# WHAT IS NEEDED
Return every line of the material below as a JSON list of strings, one string per line, with blank lines left out. Leave the pictures out of the answer.

# TASK MATERIAL

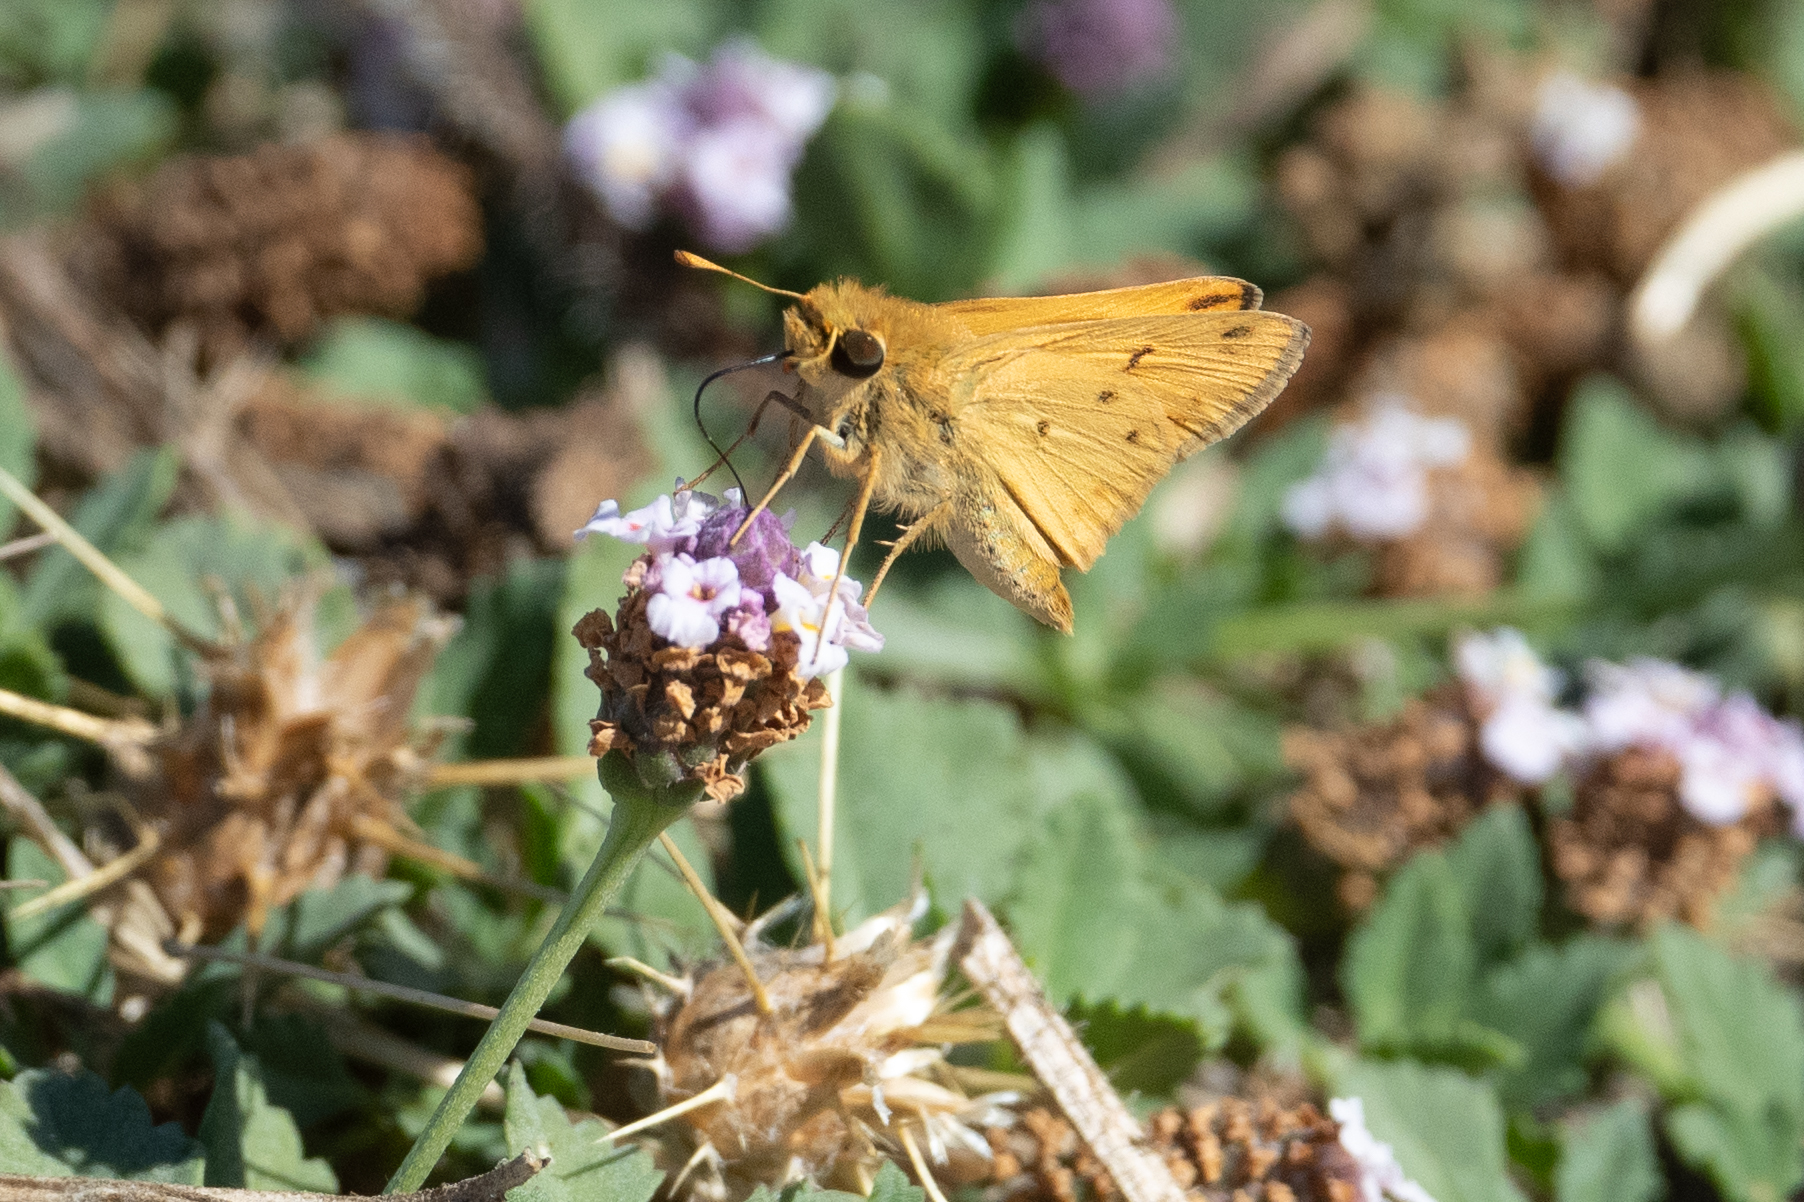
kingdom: Animalia
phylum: Arthropoda
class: Insecta
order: Lepidoptera
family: Hesperiidae
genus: Hylephila
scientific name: Hylephila phyleus
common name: Fiery skipper
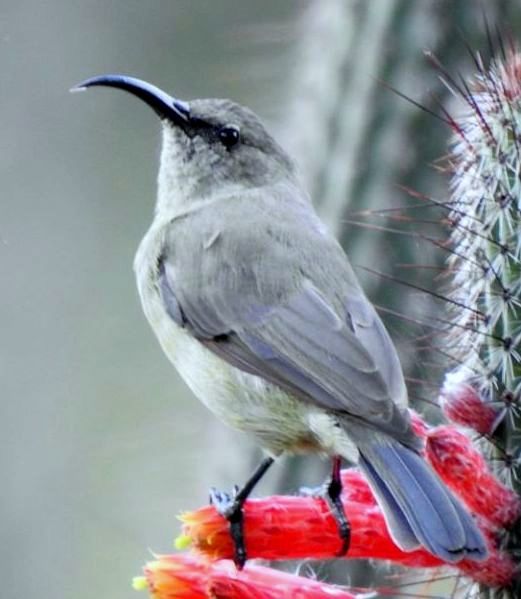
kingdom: Animalia
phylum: Chordata
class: Aves
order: Passeriformes
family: Nectariniidae
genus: Cinnyris
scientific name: Cinnyris afer
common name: Greater double-collared sunbird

# RESULT OF THIS TASK
[
  "kingdom: Animalia",
  "phylum: Arthropoda",
  "class: Insecta",
  "order: Lepidoptera",
  "family: Hesperiidae",
  "genus: Hylephila",
  "scientific name: Hylephila phyleus",
  "common name: Fiery skipper",
  "kingdom: Animalia",
  "phylum: Chordata",
  "class: Aves",
  "order: Passeriformes",
  "family: Nectariniidae",
  "genus: Cinnyris",
  "scientific name: Cinnyris afer",
  "common name: Greater double-collared sunbird"
]